Page MenuHomePhabricator

Have a way to monitor the crash rate and alert for sharp increases
Closed, DeclinedPublic

Description

Follow-up from the unmarshalling crash incident: T144990: [CRASH] Content Service shouldn't send empty objects

We should find a way to monitor crash spikes so that we don't have a situation like T144940 where the outage goes on for hours before we hear about it. Unless I'm missing something, HockeyApp doesn't offer anything like this; the most it will do is email crash reports as they come in.

I can imagine standing up a simple service, maybe in tool labs, that would receive crash events at the same time as they're sent to HockeyApp and alert us however we want if the rate increases above a certain threshold.

Other ideas?

Event Timeline

I think Grafana provides email alerts. If T117378 is implemented, this would be easy.

Hi @Mholloway @Dbrant @Niedzielski ,

Have you tried exploring Crashlytics yet?

We've been using it in our codebase (>50 modules and around 0.13 million users) for more than 2 years now and it has been really helpful.
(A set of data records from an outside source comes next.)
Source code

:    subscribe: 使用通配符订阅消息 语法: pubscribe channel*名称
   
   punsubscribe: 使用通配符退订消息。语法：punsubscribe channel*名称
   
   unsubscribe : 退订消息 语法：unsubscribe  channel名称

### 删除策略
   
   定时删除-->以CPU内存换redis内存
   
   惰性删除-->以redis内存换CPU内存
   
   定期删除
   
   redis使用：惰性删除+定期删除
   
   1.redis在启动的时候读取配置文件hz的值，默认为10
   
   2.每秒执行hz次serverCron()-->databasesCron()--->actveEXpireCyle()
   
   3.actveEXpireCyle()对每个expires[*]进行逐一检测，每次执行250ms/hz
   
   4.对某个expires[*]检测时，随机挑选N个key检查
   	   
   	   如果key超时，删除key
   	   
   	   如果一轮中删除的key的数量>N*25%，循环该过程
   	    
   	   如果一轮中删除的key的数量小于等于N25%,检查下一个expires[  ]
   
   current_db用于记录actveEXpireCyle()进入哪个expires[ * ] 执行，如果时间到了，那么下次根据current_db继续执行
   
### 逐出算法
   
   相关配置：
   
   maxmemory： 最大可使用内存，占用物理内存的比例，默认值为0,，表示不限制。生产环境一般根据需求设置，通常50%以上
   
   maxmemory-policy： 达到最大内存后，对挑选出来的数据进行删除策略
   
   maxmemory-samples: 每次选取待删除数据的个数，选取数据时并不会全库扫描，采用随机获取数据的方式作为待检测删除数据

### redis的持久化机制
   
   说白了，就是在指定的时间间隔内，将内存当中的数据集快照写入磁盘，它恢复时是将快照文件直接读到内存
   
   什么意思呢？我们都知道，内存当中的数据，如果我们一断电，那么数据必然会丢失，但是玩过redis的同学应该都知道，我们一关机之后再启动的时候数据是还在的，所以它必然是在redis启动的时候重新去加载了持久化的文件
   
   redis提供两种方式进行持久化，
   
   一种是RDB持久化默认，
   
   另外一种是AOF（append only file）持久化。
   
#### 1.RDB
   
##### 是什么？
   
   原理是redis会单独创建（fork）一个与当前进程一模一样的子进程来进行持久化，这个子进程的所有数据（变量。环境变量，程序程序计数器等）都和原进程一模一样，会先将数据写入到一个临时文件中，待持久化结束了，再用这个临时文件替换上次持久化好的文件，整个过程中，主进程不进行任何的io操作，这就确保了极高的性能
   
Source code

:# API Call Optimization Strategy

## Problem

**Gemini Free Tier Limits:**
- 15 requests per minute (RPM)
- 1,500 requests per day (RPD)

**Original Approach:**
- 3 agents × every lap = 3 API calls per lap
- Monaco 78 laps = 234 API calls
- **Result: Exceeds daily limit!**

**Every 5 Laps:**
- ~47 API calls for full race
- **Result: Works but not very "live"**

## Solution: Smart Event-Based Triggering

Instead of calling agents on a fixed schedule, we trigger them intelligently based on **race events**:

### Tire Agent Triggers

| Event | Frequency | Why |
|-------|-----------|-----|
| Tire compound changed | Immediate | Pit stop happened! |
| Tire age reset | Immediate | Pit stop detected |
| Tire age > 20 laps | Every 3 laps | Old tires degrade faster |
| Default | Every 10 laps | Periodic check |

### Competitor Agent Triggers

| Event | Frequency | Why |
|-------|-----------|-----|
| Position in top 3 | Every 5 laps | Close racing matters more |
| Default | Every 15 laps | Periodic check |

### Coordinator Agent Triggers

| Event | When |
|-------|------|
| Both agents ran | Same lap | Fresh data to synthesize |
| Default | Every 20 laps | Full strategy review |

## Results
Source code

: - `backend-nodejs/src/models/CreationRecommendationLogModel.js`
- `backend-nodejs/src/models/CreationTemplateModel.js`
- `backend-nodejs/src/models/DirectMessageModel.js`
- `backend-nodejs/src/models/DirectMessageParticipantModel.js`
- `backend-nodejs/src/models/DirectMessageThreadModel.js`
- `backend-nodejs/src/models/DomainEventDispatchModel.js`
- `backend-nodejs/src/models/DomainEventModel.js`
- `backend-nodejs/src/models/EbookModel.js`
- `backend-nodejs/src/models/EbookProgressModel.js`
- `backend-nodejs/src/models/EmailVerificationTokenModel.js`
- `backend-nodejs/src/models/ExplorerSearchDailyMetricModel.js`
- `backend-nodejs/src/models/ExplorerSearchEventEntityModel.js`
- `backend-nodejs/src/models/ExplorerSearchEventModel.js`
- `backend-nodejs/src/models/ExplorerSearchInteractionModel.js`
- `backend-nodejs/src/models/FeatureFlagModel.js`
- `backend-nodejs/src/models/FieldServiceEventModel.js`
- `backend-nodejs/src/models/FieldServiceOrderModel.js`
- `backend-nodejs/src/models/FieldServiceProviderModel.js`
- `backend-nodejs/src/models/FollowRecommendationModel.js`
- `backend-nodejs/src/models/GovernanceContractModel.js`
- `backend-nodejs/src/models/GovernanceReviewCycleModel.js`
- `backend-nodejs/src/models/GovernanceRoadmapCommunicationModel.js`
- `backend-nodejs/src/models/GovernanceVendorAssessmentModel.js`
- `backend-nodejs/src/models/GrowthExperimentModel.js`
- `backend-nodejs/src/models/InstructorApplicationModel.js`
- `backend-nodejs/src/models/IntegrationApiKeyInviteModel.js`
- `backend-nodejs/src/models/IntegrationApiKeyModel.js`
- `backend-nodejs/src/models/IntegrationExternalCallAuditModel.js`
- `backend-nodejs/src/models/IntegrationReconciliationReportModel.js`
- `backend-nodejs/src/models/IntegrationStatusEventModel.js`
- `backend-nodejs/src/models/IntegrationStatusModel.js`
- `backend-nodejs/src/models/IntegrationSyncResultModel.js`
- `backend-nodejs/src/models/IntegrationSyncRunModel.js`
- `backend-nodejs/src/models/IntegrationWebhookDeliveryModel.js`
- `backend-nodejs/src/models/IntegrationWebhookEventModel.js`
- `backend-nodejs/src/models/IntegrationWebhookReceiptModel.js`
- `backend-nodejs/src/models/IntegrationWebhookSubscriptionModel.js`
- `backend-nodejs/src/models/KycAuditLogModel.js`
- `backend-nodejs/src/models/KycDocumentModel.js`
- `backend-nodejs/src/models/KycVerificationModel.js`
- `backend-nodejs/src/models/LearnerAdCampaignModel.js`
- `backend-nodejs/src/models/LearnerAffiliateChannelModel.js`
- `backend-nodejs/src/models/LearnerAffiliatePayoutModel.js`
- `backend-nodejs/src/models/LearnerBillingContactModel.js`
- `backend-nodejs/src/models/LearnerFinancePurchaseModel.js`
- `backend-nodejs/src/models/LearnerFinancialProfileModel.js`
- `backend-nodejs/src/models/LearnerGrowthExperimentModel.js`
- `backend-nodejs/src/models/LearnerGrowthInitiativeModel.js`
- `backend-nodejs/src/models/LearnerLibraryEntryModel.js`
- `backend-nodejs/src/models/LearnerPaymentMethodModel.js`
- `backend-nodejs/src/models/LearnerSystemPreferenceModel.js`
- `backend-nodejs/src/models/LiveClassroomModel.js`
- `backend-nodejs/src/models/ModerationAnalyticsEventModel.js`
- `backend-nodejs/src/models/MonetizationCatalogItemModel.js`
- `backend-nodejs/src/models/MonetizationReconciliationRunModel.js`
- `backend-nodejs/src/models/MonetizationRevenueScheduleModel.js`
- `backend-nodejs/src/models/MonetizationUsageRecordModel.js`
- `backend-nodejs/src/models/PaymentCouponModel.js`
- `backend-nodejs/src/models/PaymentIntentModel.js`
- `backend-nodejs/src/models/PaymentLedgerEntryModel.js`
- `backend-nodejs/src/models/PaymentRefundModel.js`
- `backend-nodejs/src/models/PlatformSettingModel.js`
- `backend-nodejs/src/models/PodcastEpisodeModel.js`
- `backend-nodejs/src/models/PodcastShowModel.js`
Comes at zero cost and provides a lot of features such as alerts, attaching a good amount of useful information with each crash (or even non-fatal errors) and offering various other crash insights.

If you guys like it, I am ready to volunteer for integrating it in the current android app :)

Thanks, but HockeyApp has been perfectly adequate so far (aside from spike alerts). Switching to another provider for crash logging would necessitate a legal/privacy review, for which we currently don't have the bandwidth or necessity. As for general analytics, we prefer (and are basically required to) keep them in-house.